[AVAILABLE RECORDS — start]

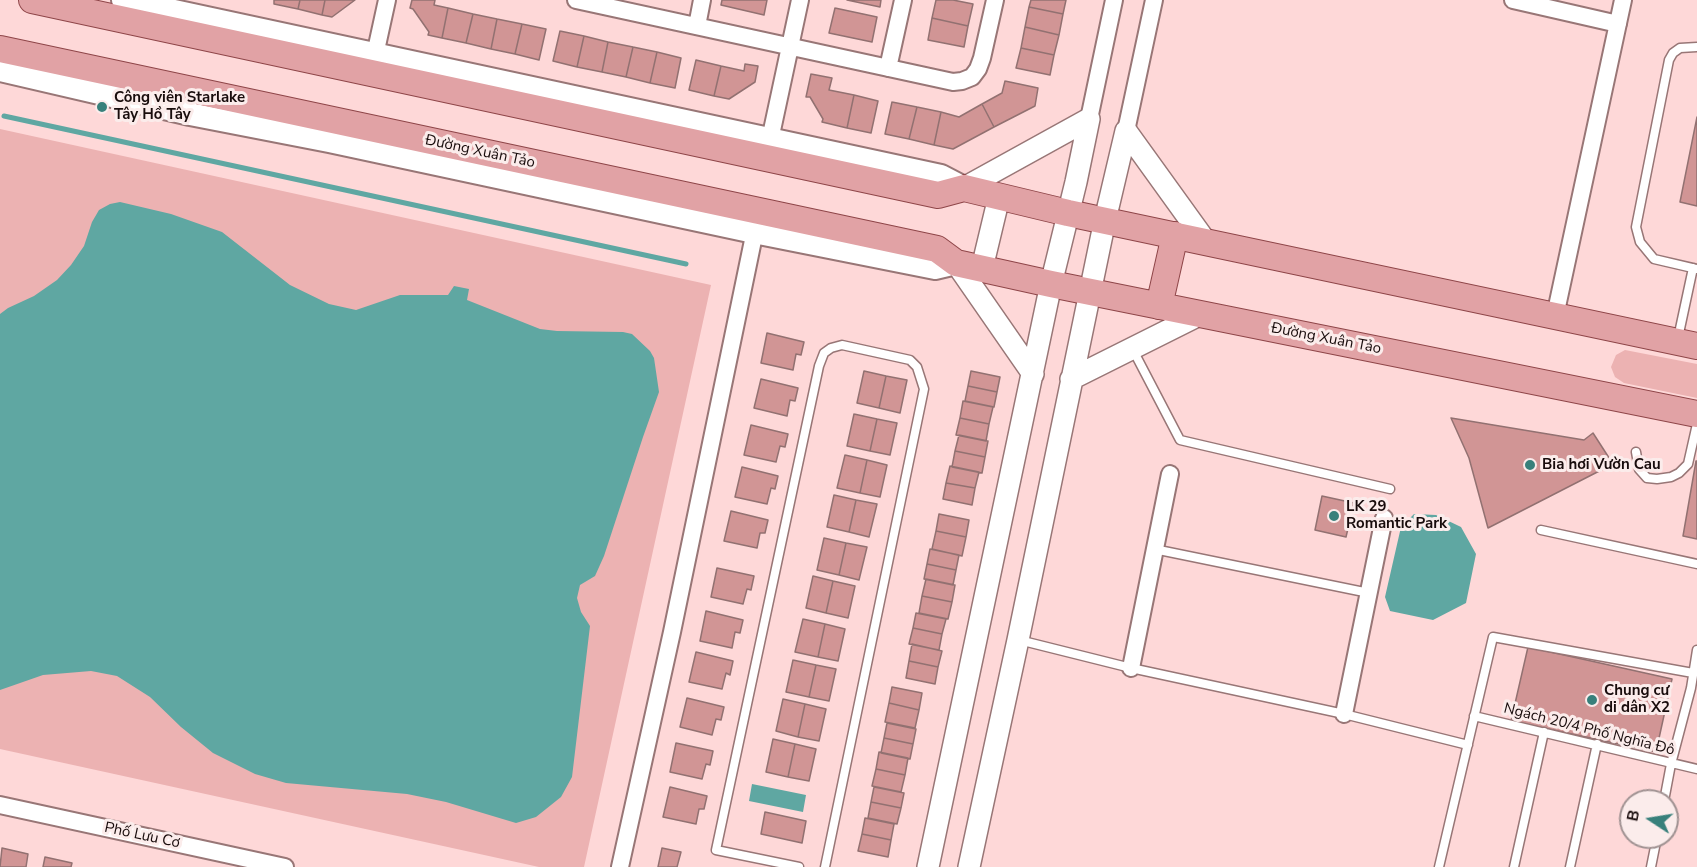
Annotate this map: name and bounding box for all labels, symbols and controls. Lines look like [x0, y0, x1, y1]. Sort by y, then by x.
place label: Công viên Starlake Tây Hồ Tây [114, 89, 245, 124]
marker: Công viên Starlake Tây Hồ Tây [95, 100, 109, 114]
street label: Đường Xuân Tảo [423, 132, 537, 172]
street label: Đường Xuân Tảo [1269, 320, 1383, 358]
place label: Bia hơi Vườn Cau [1542, 456, 1661, 474]
marker: Bia hơi Vườn Cau [1523, 458, 1537, 472]
place label: LK 29 Romantic Park [1346, 498, 1447, 533]
marker: LK 29 Romantic Park [1327, 509, 1341, 523]
place label: Chung cư di dân X2 [1604, 682, 1670, 717]
marker: Chung cư di dân X2 [1585, 693, 1599, 707]
street label: Ngách 20/4 Phố Nghĩa Đô [1502, 700, 1676, 760]
north arrow [1619, 789, 1679, 849]
text: B [1621, 808, 1645, 823]
street label: Phố Lưu Cơ [103, 819, 181, 853]

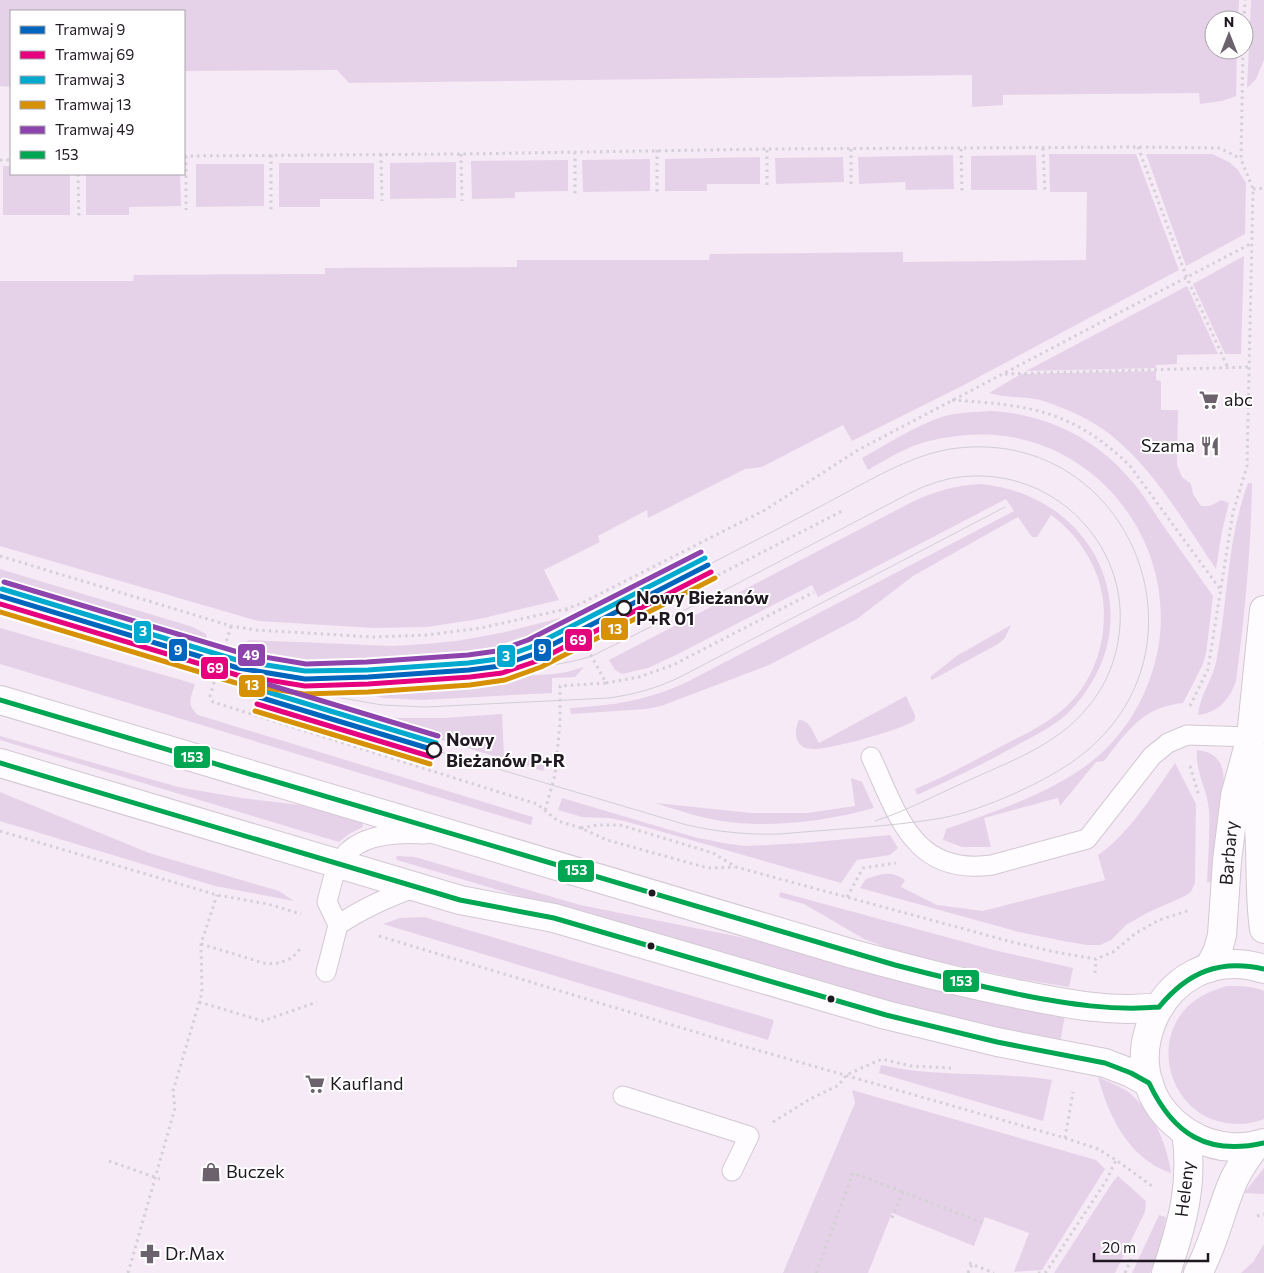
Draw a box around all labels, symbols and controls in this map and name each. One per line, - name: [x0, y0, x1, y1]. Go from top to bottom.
- legend: [10, 10, 185, 175]
- north arrow: [1204, 10, 1254, 60]
- text: N: [1224, 13, 1234, 30]
- text: Tramwaj 9: [55, 20, 125, 38]
- text: Tramwaj 69: [55, 45, 134, 63]
- text: Tramwaj 3: [55, 70, 125, 88]
- text: Tramwaj 13: [55, 95, 131, 113]
- text: Tramwaj 49: [55, 120, 134, 138]
- text: 153: [55, 145, 79, 163]
- place label: abc: [1224, 388, 1253, 410]
- supermarket icon: abc: [1198, 389, 1220, 411]
- place label: Szama: [1141, 434, 1195, 456]
- restaurant icon: Szama: [1199, 435, 1221, 457]
- place label: Nowy Bieżanów P+R 01: [636, 586, 769, 629]
- marker: Nowy Bieżanów P+R 01: [616, 600, 632, 616]
- line badge: 13: [600, 617, 629, 641]
- line badge: 3: [133, 620, 152, 644]
- text: 13: [608, 620, 622, 637]
- text: 3: [139, 622, 147, 639]
- line badge: 69: [564, 628, 593, 652]
- text: 69: [569, 631, 587, 648]
- line badge: 9: [168, 638, 188, 662]
- line badge: 9: [533, 638, 552, 662]
- text: 9: [538, 640, 547, 657]
- text: 9: [174, 641, 183, 658]
- line badge: 49: [237, 643, 266, 667]
- line badge: 3: [496, 644, 516, 668]
- text: 49: [242, 646, 260, 663]
- text: 3: [502, 647, 510, 664]
- line badge: 69: [200, 656, 229, 680]
- text: 69: [206, 659, 224, 676]
- line badge: 13: [238, 674, 266, 698]
- text: 13: [245, 676, 259, 693]
- place label: Nowy Bieżanów P+R: [446, 728, 566, 771]
- marker: Nowy Bieżanów P+R: [426, 742, 442, 758]
- line badge: 153: [173, 745, 211, 769]
- text: 153: [181, 748, 203, 765]
- street label: Barbary: [1214, 820, 1242, 886]
- line badge: 153: [557, 859, 595, 883]
- text: 153: [565, 861, 587, 878]
- unlabelled marker: [647, 888, 657, 898]
- unlabelled marker: [646, 941, 656, 951]
- line badge: 153: [942, 969, 980, 993]
- text: 153: [950, 972, 972, 989]
- unlabelled marker: [826, 994, 836, 1004]
- place label: Kaufland: [330, 1072, 403, 1094]
- supermarket icon: Kaufland: [304, 1073, 326, 1095]
- place label: Buczek: [226, 1160, 285, 1182]
- street label: Heleny: [1170, 1160, 1198, 1218]
- shop icon: Buczek: [200, 1161, 222, 1183]
- scale bar: [1094, 1230, 1208, 1262]
- text: 20 m: [1102, 1238, 1136, 1256]
- place label: Dr.Max: [165, 1242, 225, 1264]
- pharmacy icon: Dr.Max: [139, 1243, 161, 1265]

[AVAILABLE RECORDS — finish]

[EXERCISE INSTRUCTIONS]
The records above must be output exactly, except for their pictures.

[OUTPUT OF THE TASK]
Annotate this map: name and bounding box for all labels, symbols and controls. Lines look like [x0, y0, x1, y1]. Sort by y, then by x.
place label: Công viên Starlake Tây Hồ Tây [114, 89, 245, 124]
marker: Công viên Starlake Tây Hồ Tây [95, 100, 109, 114]
street label: Đường Xuân Tảo [423, 132, 537, 172]
street label: Đường Xuân Tảo [1269, 320, 1383, 358]
place label: Bia hơi Vườn Cau [1542, 456, 1661, 474]
marker: Bia hơi Vườn Cau [1523, 458, 1537, 472]
place label: LK 29 Romantic Park [1346, 498, 1447, 533]
marker: LK 29 Romantic Park [1327, 509, 1341, 523]
place label: Chung cư di dân X2 [1604, 682, 1670, 717]
marker: Chung cư di dân X2 [1585, 693, 1599, 707]
street label: Ngách 20/4 Phố Nghĩa Đô [1502, 700, 1676, 760]
north arrow [1619, 789, 1679, 849]
text: B [1621, 808, 1645, 823]
street label: Phố Lưu Cơ [103, 819, 181, 853]

Draw a box around all labels, symbols and controls in this map and name each. One per line, - name: [x0, y0, x1, y1]. Go from top to bottom.
- legend: [10, 10, 185, 175]
- north arrow: [1204, 10, 1254, 60]
- text: N: [1224, 13, 1234, 30]
- text: Tramwaj 9: [55, 20, 125, 38]
- text: Tramwaj 69: [55, 45, 134, 63]
- text: Tramwaj 3: [55, 70, 125, 88]
- text: Tramwaj 13: [55, 95, 131, 113]
- text: Tramwaj 49: [55, 120, 134, 138]
- text: 153: [55, 145, 79, 163]
- place label: abc: [1224, 388, 1253, 410]
- supermarket icon: abc: [1198, 389, 1220, 411]
- place label: Szama: [1141, 434, 1195, 456]
- restaurant icon: Szama: [1199, 435, 1221, 457]
- place label: Nowy Bieżanów P+R 01: [636, 586, 769, 629]
- marker: Nowy Bieżanów P+R 01: [616, 600, 632, 616]
- line badge: 13: [600, 617, 629, 641]
- line badge: 3: [133, 620, 152, 644]
- text: 13: [608, 620, 622, 637]
- text: 3: [139, 622, 147, 639]
- line badge: 69: [564, 628, 593, 652]
- text: 69: [569, 631, 587, 648]
- line badge: 9: [168, 638, 188, 662]
- line badge: 9: [533, 638, 552, 662]
- text: 9: [538, 640, 547, 657]
- text: 9: [174, 641, 183, 658]
- line badge: 49: [237, 643, 266, 667]
- line badge: 3: [496, 644, 516, 668]
- text: 49: [242, 646, 260, 663]
- text: 3: [502, 647, 510, 664]
- line badge: 69: [200, 656, 229, 680]
- text: 69: [206, 659, 224, 676]
- line badge: 13: [238, 674, 266, 698]
- text: 13: [245, 676, 259, 693]
- place label: Nowy Bieżanów P+R: [446, 728, 566, 771]
- marker: Nowy Bieżanów P+R: [426, 742, 442, 758]
- line badge: 153: [173, 745, 211, 769]
- text: 153: [181, 748, 203, 765]
- street label: Barbary: [1214, 820, 1242, 886]
- line badge: 153: [557, 859, 595, 883]
- text: 153: [565, 861, 587, 878]
- unlabelled marker: [647, 888, 657, 898]
- unlabelled marker: [646, 941, 656, 951]
- line badge: 153: [942, 969, 980, 993]
- text: 153: [950, 972, 972, 989]
- unlabelled marker: [826, 994, 836, 1004]
- place label: Kaufland: [330, 1072, 403, 1094]
- supermarket icon: Kaufland: [304, 1073, 326, 1095]
- place label: Buczek: [226, 1160, 285, 1182]
- street label: Heleny: [1170, 1160, 1198, 1218]
- shop icon: Buczek: [200, 1161, 222, 1183]
- scale bar: [1094, 1230, 1208, 1262]
- text: 20 m: [1102, 1238, 1136, 1256]
- place label: Dr.Max: [165, 1242, 225, 1264]
- pharmacy icon: Dr.Max: [139, 1243, 161, 1265]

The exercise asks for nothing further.